-- Work required --
Pull out every line in the data below that contains the word "Aves".

-- Material shown --
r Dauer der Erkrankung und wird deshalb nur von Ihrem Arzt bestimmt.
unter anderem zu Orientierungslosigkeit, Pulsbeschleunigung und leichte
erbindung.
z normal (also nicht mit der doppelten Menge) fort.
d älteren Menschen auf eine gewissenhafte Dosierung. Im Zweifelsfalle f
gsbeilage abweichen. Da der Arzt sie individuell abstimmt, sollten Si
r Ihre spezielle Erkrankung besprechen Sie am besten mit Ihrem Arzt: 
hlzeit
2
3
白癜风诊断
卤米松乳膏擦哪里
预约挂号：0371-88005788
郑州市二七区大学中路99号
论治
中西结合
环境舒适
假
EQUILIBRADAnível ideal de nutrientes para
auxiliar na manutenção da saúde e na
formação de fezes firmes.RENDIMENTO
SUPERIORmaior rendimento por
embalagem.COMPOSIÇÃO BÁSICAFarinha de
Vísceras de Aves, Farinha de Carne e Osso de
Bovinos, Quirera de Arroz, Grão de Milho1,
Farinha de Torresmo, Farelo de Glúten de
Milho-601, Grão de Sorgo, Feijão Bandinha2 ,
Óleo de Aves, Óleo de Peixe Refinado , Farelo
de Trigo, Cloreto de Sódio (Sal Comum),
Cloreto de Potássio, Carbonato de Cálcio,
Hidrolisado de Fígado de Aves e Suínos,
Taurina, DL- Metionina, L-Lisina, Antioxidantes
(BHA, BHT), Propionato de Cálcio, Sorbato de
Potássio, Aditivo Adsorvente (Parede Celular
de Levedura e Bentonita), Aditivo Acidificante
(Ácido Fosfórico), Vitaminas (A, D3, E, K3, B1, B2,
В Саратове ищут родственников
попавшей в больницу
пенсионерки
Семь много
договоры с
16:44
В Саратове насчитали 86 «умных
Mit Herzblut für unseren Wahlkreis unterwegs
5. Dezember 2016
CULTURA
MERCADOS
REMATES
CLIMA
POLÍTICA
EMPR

-- Response area --
Vísceras de Aves, Farinha de Carne e Osso de
Óleo de Aves, Óleo de Peixe Refinado , Farelo
Hidrolisado de Fígado de Aves e Suínos,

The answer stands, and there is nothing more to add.